* _Written task_:
Count how many lines in the listing below contain the string "values", matching case exactly. Give only the number.

* _Source data_:
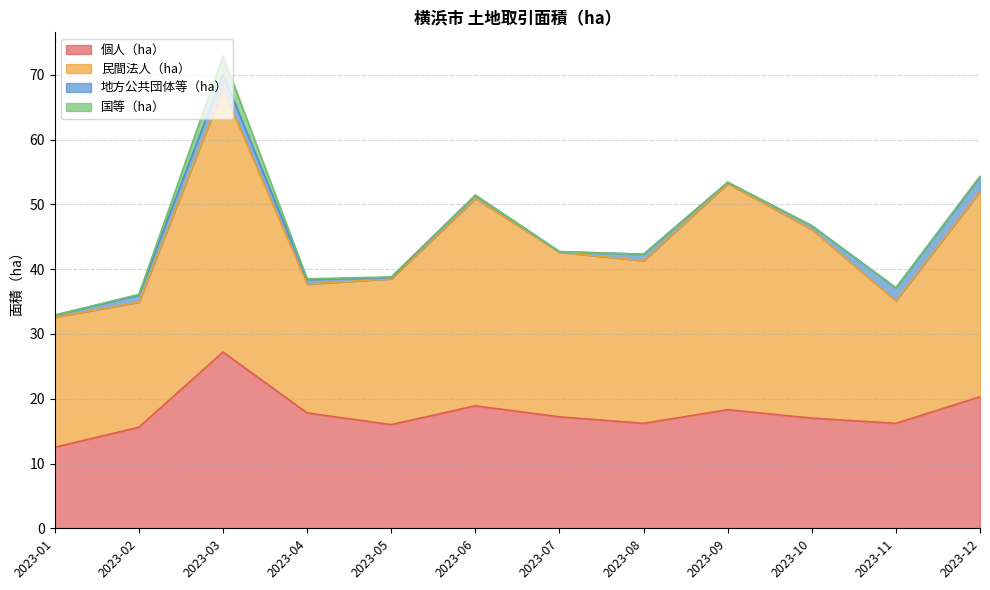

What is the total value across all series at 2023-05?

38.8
...
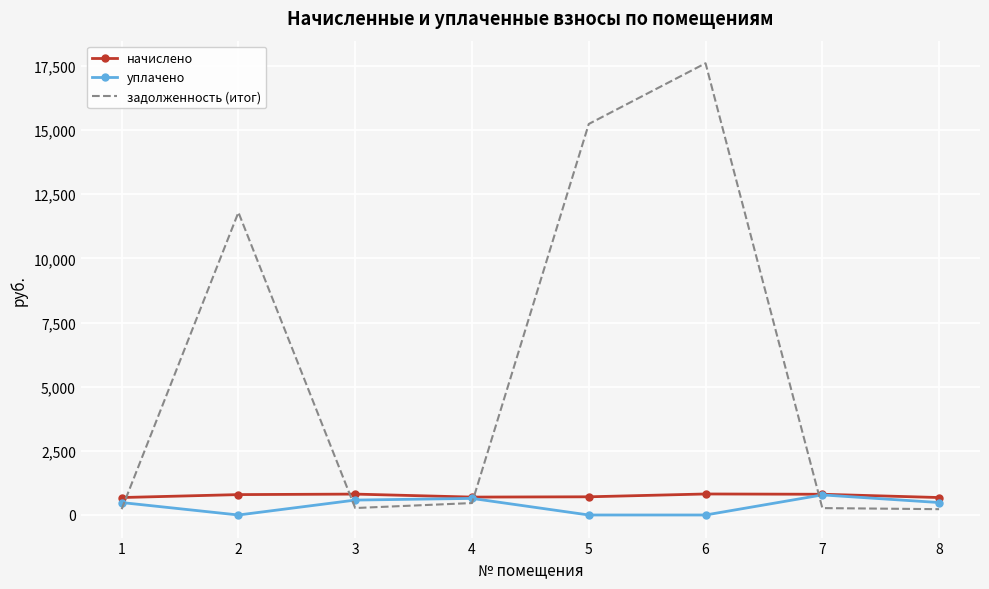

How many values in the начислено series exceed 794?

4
---
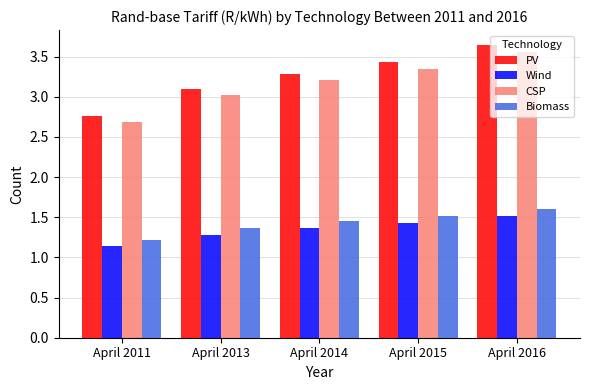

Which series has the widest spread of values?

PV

* _Answer space_:
2